Work to do:
- a) Rewrite the paragraph of the Darko Lukić biography that begins "Darko Lukić (born September 8, 1962)" as a shorter bulleted list that keeps its main facts.
- b) From the entries, extract the lines starting at the line containing "to the students" and ending with the line containing "fis''8 g''4. a''8", including both of those lines, and reproduce them exactly.

Page:
- Born: 8 September 1962 (age 63) Sarajevo, PR Bosnia and Herzegovina, FPR Yugoslavia
- Occupations: Theater scholar, writer, cultural theorist and playwright

= Darko Lukić =

Croatian playwright (born 1962)

Darko Lukić (born September 8, 1962) is a Croatian theatre scholar, writer, cultural theorist and playwright living and working in Germany. As an expert in multi-disciplinary expert pool for capacity building for European Capitals of Culture worked at audience development program ADESTE+. and Rijeka, European capital of Culture 2020. Lukić also publishes scientific papers and participates in international conferences and seminars and translates from English and Spanish language. He is the member of Programme Board of Maribor 2012, European Capital of Culture 2012. He was a member of the European jury of theatrologists for “Premio Europa per il teatro” award (2009), member of the jury for “Marko Fotez” theatre award of HAZU (Croatian Academy of Science and Arts (2008), president of the Board of Gavella Theatre (2007-2011), editor in Hrvatsko glumište (Croatian Theatre) magazine HDDU (2007-2009), artistic advisor of HAVC, Hrvatski audiovizualni centar (Croatian Audiovisual Centre) (2008-2011), artistic advisor of Ministry of Culture - Ministarstvo kulture RH and HRT (Croatian Radio – Television) for film (2006-2008), member of the Cultural Council for Performing Arts of Croatian Ministry of Culture (2001- 2004), president of the Theatre Committee of the City of Zagreb (2002-2004), member of the Council for International Cultural Cooperation of the City of Zagreb (2005-2007), and President of the Cultural Council for International Cooperation Ministry of Culture - Ministarstvo kulture RH (2013-2016), and member of Croatian centre of PEN International, member of IETM, CAE, ENCATC, Memory Studies Association, IFTR and EASTAP.

Excerpted records:
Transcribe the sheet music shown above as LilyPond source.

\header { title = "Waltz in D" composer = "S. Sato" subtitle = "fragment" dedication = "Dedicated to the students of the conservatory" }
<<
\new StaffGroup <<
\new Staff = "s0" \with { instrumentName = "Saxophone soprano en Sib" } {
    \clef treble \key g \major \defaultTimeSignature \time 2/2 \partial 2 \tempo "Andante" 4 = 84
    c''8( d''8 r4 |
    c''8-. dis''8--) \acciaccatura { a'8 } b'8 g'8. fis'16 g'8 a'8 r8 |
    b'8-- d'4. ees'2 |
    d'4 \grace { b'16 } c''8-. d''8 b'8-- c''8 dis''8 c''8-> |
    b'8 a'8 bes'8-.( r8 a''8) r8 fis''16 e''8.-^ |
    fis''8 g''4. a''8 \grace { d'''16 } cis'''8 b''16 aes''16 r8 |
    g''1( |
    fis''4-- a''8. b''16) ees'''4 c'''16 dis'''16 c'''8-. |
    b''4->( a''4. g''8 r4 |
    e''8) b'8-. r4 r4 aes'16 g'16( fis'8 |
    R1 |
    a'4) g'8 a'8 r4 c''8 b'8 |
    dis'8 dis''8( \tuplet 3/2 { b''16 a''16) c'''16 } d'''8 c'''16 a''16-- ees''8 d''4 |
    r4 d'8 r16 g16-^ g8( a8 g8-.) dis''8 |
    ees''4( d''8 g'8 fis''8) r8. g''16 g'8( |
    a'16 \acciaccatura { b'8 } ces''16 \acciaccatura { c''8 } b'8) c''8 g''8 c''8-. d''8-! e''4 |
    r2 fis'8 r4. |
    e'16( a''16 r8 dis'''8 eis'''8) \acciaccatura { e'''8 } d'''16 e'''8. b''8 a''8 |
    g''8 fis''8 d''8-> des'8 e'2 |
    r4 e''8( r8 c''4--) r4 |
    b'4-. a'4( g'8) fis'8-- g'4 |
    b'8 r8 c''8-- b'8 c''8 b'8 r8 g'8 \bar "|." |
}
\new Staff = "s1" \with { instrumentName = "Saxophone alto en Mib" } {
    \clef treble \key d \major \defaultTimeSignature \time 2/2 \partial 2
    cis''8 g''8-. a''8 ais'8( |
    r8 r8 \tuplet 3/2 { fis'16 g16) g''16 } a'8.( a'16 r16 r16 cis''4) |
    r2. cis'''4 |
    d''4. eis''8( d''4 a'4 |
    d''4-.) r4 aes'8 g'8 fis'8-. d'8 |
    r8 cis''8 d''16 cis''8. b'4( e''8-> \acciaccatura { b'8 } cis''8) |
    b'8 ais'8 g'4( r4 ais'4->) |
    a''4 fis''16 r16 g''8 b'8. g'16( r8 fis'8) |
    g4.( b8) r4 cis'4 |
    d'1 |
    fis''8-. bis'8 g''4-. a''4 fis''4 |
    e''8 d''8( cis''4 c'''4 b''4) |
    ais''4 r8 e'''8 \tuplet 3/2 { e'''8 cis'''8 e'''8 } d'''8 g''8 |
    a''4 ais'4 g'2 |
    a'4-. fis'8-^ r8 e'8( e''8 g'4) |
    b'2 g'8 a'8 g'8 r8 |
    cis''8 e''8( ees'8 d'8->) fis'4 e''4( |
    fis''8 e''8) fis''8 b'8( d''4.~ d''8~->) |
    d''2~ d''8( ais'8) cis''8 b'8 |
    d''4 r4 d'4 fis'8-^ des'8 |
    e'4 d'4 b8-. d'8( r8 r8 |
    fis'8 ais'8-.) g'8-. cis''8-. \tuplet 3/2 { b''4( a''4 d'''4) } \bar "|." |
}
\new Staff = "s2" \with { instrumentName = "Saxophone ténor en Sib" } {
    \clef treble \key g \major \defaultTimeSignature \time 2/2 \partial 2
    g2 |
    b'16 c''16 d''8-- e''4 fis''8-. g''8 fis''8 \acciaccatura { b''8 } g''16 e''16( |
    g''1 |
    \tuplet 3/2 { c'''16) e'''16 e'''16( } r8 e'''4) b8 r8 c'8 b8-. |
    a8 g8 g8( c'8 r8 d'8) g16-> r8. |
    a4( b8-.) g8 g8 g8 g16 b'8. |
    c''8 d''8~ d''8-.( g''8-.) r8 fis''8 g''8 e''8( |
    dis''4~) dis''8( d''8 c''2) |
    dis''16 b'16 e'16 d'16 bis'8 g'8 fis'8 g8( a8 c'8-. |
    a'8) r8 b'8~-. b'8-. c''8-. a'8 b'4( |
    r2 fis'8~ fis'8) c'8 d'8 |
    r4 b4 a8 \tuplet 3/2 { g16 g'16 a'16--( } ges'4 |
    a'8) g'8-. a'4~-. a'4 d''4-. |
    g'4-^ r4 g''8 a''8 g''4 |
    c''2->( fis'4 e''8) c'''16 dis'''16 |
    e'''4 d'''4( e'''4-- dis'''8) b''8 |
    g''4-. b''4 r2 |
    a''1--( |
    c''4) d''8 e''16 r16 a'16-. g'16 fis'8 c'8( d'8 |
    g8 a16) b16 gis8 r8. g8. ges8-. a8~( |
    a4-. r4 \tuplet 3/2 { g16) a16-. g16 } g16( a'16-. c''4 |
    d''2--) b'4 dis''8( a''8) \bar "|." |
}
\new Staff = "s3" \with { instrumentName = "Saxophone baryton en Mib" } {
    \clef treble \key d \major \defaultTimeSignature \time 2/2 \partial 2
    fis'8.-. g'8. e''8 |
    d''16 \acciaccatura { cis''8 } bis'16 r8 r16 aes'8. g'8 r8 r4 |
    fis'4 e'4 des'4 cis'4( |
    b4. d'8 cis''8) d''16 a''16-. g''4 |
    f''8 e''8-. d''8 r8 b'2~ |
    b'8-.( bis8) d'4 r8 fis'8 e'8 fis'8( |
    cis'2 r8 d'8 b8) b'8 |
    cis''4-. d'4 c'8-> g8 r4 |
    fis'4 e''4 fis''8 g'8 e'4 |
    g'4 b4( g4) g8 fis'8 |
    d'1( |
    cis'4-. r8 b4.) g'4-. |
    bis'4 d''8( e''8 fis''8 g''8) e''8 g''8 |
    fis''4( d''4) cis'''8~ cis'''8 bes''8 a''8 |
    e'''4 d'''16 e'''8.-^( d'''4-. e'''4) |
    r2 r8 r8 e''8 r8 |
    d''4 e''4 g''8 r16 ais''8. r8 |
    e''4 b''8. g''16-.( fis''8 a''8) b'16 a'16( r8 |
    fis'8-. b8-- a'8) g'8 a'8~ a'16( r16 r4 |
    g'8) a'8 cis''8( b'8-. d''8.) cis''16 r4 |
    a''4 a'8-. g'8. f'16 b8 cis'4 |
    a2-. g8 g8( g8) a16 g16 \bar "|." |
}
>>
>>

Per-task answers:
- a)
- Darko Lukić, born September 8, 1962, is a Croatian theatre scholar, writer, cultural theorist and playwright who lives and works in Germany.
- As an expert in a multi-disciplinary pool for capacity building for European Capitals of Culture, he worked on the audience development program ADESTE+ and on Rijeka, European Capital of Culture 2020.
- He publishes scientific papers, takes part in international conferences and seminars, and translates from English and Spanish.
- He is a member of the Programme Board of Maribor 2012, European Capital of Culture 2012.
- Jury roles: the European jury of theatrologists for the "Premio Europa per il teatro" award (2009) and the jury for the HAZU "Marko Fotez" theatre award (2008).
- Leadership and editorial roles:
  - President of the Board of Gavella Theatre (2007-2011)
  - Editor at the HDDU magazine Hrvatsko glumište (2007-2009)
  - President of the Theatre Committee of the City of Zagreb (2002-2004)
  - President of the Ministry of Culture's Cultural Council for International Cooperation (2013-2016)
- Advisory and council roles:
  - Artistic advisor of the Croatian Audiovisual Centre (HAVC) (2008-2011)
  - Artistic advisor for film to the Ministry of Culture and HRT (2006-2008)
  - Member of the Ministry of Culture's Cultural Council for Performing Arts (2001-2004)
  - Member of Zagreb's Council for International Cultural Cooperation (2005-2007)
- Memberships: the Croatian centre of PEN International, IETM, CAE, ENCATC, the Memory Studies Association, IFTR and EASTAP.

- b)
\header { title = "Waltz in D" composer = "S. Sato" subtitle = "fragment" dedication = "Dedicated to the students of the conservatory" }
<<
\new StaffGroup <<
\new Staff = "s0" \with { instrumentName = "Saxophone soprano en Sib" } {
    \clef treble \key g \major \defaultTimeSignature \time 2/2 \partial 2 \tempo "Andante" 4 = 84
    c''8( d''8 r4 |
    c''8-. dis''8--) \acciaccatura { a'8 } b'8 g'8. fis'16 g'8 a'8 r8 |
    b'8-- d'4. ees'2 |
    d'4 \grace { b'16 } c''8-. d''8 b'8-- c''8 dis''8 c''8-> |
    b'8 a'8 bes'8-.( r8 a''8) r8 fis''16 e''8.-^ |
    fis''8 g''4. a''8 \grace { d'''16 } cis'''8 b''16 aes''16 r8 |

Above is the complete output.